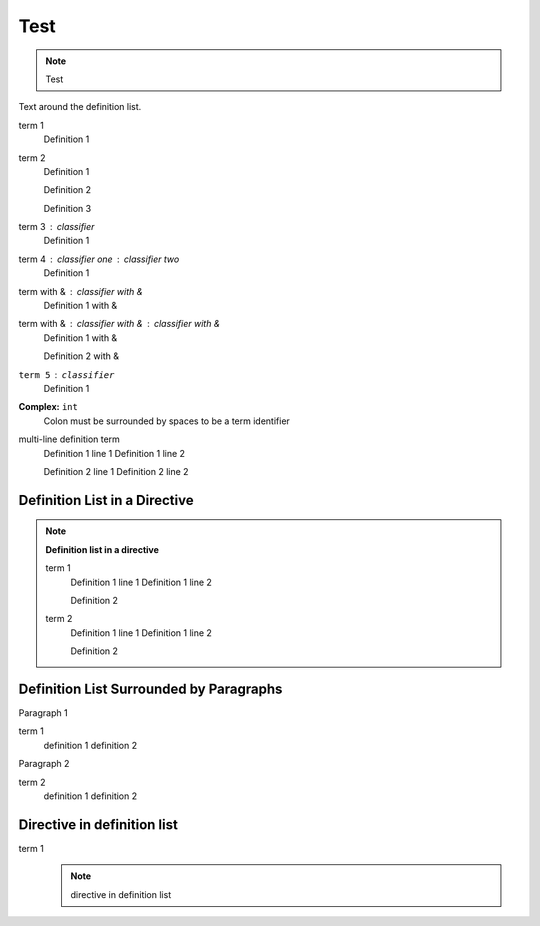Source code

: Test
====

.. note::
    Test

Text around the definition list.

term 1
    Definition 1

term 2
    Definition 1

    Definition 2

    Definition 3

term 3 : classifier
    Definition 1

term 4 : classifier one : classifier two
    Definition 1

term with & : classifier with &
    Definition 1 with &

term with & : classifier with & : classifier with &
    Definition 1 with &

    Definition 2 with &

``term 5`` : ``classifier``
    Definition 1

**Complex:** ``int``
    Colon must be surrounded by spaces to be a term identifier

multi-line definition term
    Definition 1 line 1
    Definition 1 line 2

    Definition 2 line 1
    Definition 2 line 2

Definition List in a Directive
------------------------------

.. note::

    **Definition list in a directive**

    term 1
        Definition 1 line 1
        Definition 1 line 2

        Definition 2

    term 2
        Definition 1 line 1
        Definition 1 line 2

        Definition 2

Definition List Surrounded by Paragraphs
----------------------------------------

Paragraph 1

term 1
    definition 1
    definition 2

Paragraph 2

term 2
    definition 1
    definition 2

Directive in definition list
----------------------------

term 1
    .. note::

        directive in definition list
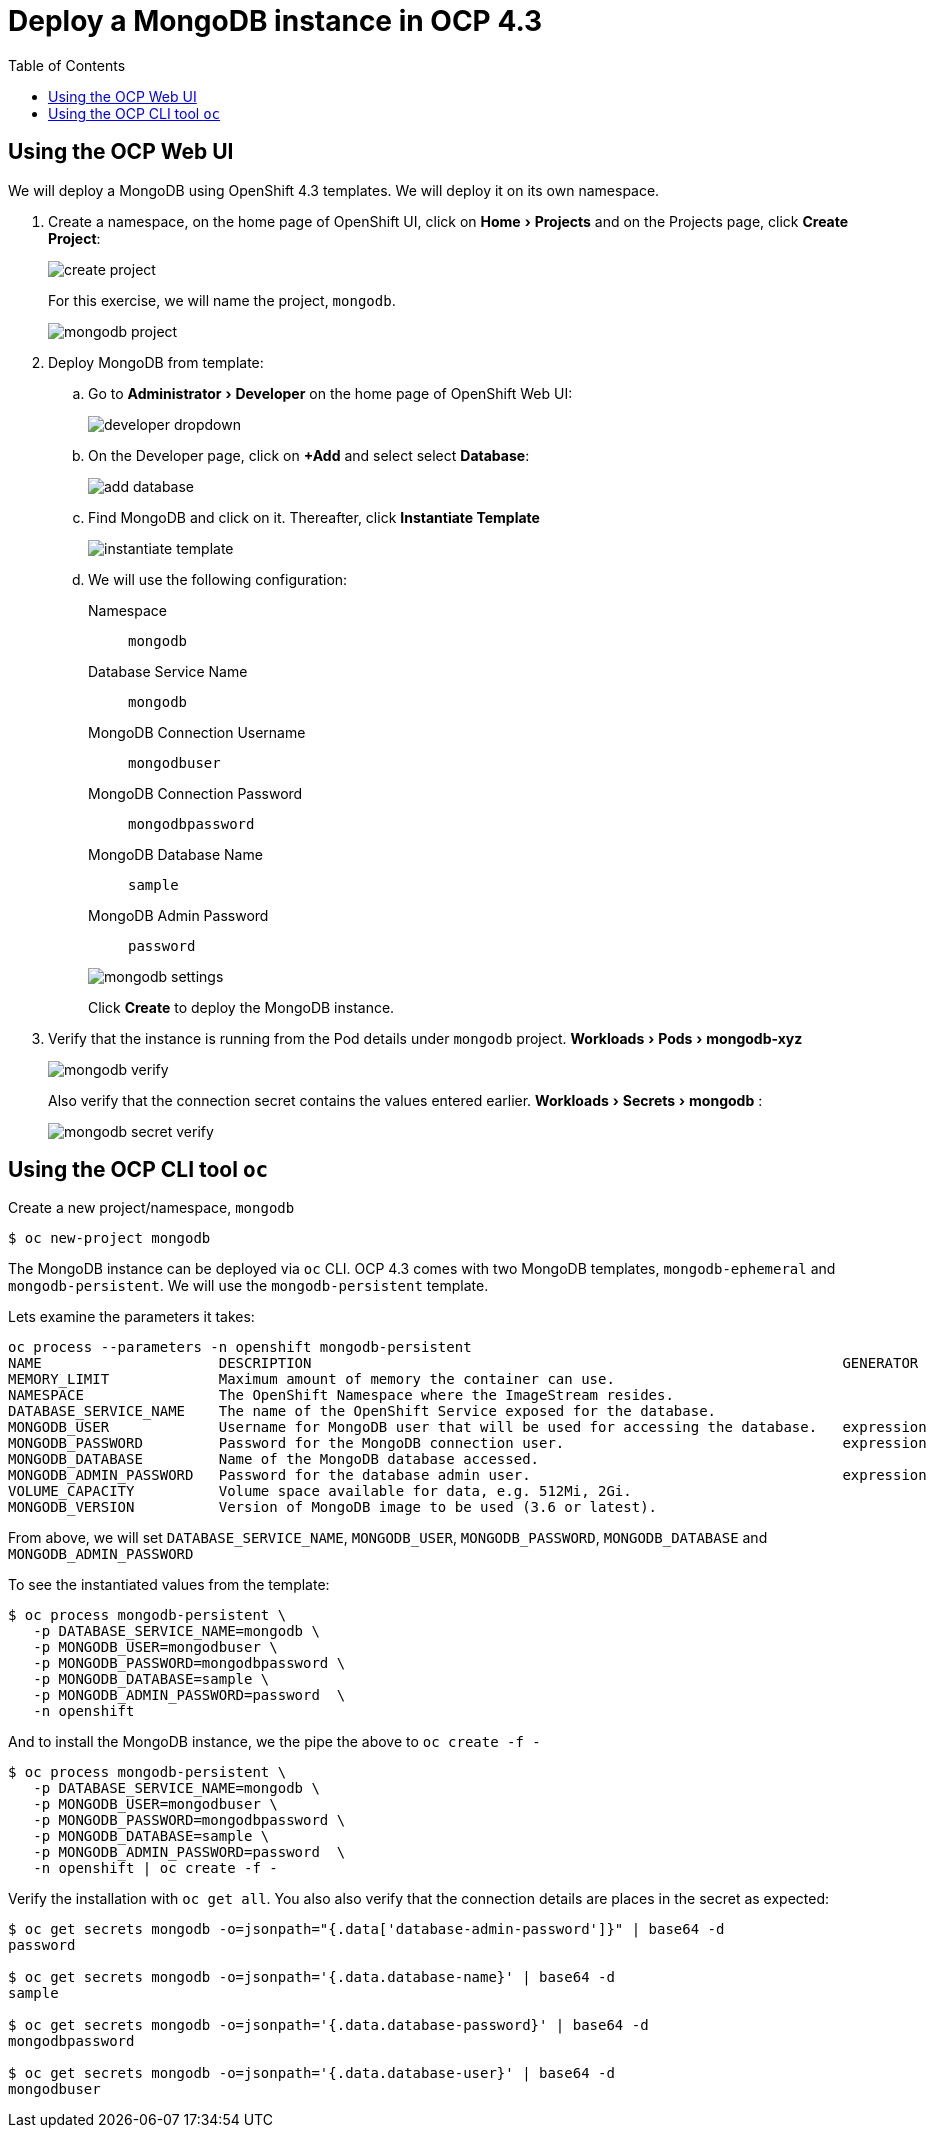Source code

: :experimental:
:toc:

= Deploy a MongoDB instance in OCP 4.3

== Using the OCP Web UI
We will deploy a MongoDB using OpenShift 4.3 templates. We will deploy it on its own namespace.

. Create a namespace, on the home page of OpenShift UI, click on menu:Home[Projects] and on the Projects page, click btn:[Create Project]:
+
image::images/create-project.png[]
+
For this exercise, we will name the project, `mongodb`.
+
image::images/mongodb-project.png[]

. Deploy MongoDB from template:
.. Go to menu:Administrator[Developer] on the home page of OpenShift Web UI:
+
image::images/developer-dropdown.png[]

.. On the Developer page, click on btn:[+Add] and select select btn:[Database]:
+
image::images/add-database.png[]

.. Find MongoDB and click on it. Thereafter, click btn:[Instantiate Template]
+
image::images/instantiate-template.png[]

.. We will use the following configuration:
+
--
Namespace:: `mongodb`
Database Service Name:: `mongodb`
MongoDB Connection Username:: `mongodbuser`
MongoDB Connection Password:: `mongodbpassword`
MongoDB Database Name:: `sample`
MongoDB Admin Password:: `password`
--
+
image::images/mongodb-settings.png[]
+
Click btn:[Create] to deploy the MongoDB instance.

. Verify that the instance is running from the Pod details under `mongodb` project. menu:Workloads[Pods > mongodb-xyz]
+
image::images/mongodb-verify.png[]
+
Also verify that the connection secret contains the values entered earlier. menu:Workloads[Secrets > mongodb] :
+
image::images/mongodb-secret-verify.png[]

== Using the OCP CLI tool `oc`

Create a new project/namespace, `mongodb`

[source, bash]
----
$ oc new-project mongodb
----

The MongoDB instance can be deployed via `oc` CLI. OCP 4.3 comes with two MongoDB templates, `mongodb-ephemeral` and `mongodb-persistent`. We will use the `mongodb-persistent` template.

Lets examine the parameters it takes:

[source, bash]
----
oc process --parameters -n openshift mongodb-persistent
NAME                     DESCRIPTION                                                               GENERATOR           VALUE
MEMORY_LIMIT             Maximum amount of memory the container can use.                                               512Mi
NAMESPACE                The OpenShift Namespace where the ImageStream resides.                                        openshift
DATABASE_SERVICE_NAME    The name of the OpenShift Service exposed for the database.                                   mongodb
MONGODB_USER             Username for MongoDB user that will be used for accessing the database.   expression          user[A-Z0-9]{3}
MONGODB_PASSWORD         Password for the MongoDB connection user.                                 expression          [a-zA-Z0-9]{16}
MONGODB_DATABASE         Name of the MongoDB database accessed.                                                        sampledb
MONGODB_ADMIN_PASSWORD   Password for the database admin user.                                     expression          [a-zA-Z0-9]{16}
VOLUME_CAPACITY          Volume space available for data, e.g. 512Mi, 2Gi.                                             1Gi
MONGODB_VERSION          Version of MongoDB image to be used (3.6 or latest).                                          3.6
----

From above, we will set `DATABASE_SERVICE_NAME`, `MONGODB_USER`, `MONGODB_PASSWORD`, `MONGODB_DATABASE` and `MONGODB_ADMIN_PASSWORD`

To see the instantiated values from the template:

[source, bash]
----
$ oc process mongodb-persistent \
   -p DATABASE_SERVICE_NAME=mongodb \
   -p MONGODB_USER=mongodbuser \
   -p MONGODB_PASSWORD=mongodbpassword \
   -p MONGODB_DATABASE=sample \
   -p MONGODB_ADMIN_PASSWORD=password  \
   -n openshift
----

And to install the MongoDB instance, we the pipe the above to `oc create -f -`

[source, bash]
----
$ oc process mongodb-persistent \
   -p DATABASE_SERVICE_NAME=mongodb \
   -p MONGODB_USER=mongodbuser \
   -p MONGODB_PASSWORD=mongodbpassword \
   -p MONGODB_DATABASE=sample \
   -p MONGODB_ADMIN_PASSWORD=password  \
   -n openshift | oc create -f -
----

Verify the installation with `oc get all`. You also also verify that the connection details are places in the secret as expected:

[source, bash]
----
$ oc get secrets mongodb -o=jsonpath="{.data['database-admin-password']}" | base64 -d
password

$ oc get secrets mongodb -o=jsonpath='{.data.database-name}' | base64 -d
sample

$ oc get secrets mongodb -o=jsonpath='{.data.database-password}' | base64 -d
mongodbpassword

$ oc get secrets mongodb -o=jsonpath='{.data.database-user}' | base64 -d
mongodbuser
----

* * * *

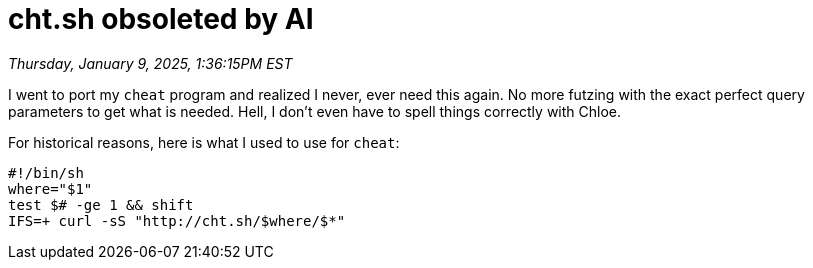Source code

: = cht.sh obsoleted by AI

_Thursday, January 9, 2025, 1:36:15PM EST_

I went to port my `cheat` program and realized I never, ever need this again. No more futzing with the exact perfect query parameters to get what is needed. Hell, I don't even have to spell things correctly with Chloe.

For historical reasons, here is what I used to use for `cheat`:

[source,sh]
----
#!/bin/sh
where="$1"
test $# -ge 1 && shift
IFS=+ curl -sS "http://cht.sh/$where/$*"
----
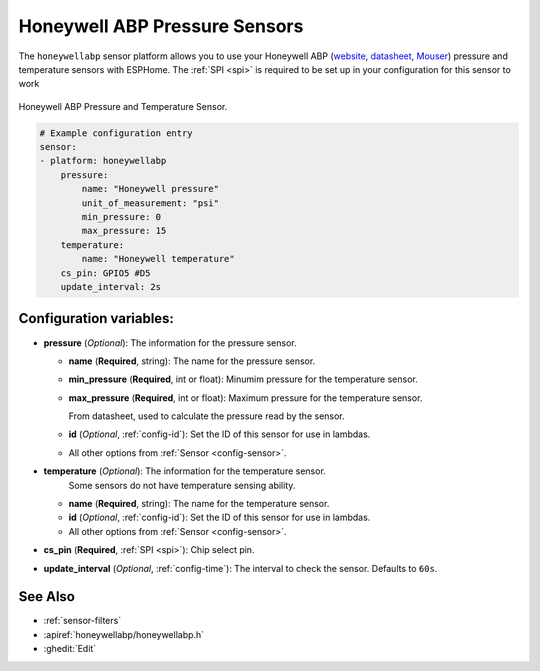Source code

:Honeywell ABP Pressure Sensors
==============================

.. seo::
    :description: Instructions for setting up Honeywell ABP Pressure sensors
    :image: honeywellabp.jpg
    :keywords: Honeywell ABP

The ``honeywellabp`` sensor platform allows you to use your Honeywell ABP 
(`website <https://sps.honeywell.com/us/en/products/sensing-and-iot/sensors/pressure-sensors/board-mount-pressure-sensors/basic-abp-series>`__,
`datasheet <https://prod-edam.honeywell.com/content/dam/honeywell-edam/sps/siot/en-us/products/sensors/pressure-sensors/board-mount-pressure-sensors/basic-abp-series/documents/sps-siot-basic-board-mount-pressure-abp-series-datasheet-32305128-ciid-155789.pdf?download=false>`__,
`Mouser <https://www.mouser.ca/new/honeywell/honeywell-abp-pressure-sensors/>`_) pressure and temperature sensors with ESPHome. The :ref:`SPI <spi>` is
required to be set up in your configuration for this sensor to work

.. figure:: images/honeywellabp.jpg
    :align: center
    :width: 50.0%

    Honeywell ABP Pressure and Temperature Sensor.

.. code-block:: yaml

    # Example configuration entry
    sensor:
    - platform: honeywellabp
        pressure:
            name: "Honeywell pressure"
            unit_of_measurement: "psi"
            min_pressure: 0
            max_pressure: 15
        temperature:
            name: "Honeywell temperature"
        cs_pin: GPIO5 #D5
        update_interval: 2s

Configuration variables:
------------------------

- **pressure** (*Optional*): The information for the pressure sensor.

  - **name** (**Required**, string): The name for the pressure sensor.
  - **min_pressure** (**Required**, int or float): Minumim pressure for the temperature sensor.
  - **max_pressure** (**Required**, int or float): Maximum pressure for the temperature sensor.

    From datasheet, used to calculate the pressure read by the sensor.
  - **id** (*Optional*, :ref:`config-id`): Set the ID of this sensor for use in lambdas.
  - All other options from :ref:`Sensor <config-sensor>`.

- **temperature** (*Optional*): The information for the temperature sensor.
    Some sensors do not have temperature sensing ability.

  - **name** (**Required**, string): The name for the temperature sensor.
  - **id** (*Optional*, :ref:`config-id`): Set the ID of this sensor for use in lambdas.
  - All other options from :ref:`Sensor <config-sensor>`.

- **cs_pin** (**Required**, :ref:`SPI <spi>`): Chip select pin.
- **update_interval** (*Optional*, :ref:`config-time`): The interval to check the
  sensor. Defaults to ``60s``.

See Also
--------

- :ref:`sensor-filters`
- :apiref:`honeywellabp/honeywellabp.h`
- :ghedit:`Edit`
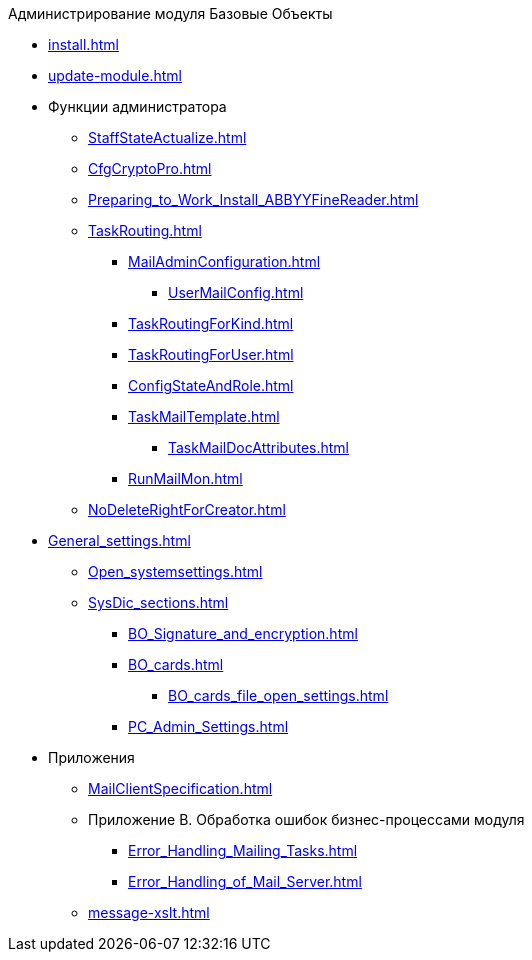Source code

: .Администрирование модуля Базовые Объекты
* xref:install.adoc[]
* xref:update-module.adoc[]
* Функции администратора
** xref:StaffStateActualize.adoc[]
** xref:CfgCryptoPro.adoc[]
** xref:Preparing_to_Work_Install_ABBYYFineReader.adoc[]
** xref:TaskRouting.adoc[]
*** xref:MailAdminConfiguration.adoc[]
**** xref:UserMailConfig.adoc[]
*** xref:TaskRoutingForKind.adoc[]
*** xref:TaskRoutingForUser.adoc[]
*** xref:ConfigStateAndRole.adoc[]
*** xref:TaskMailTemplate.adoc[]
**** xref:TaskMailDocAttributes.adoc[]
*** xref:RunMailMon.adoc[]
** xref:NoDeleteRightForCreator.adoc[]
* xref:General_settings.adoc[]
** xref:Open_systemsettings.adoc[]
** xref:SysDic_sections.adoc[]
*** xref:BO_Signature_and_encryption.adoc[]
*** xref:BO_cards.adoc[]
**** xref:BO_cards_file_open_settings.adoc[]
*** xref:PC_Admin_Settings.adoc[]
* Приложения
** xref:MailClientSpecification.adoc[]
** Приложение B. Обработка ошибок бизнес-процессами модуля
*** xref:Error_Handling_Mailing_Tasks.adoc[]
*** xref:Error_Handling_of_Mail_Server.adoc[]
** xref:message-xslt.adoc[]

* * * *

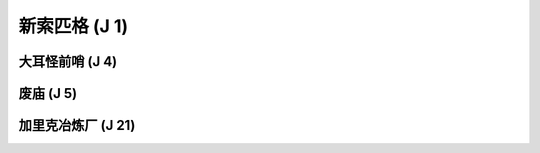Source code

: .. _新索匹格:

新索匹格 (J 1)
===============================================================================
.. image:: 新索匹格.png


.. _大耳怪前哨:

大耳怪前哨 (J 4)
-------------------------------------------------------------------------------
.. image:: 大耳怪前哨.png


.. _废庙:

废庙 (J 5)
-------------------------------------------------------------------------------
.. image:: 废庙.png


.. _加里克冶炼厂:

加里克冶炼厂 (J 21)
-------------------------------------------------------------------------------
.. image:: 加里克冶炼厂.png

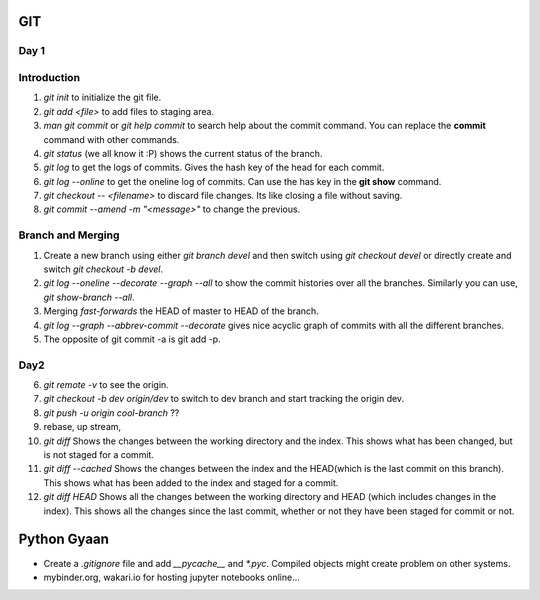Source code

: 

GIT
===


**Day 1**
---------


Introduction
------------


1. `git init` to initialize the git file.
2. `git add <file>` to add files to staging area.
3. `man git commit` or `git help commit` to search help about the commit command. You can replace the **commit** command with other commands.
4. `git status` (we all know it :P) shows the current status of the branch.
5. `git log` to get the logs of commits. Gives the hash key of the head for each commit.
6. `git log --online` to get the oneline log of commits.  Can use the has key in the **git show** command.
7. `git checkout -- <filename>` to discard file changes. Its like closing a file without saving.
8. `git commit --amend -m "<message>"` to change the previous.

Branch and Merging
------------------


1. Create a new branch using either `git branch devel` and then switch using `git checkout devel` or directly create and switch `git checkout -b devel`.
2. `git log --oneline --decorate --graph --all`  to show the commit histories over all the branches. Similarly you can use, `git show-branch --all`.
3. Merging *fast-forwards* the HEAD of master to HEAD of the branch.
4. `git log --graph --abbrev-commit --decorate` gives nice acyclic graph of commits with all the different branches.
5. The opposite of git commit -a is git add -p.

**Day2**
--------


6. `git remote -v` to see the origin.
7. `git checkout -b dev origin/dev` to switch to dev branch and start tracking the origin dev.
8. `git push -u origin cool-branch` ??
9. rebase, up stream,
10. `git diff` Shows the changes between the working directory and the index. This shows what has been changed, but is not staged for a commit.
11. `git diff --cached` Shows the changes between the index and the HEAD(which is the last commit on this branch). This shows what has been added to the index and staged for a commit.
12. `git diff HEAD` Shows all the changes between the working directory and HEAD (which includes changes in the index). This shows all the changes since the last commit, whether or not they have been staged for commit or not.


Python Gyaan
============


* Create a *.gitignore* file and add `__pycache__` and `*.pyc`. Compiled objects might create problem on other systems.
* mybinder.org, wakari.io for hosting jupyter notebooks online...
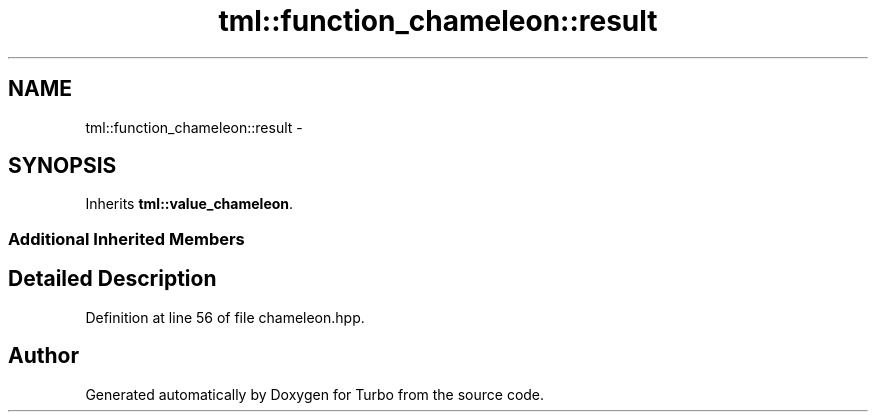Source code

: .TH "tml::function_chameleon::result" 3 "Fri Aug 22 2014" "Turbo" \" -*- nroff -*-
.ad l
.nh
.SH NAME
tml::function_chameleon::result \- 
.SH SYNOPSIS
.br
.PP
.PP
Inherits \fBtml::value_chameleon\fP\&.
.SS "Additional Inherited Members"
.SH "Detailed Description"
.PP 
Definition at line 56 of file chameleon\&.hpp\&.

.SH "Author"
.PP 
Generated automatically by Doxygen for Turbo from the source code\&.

* * * *

> [What needs to be done]: Whenever the string "decorate" turns up in a line of the data, copy that line.

> [Solution for this problem]:
2. `git log --oneline --decorate --graph --all`  to show the commit histories over all the branches. Similarly you can use, `git show-branch --all`.
4. `git log --graph --abbrev-commit --decorate` gives nice acyclic graph of commits with all the different branches.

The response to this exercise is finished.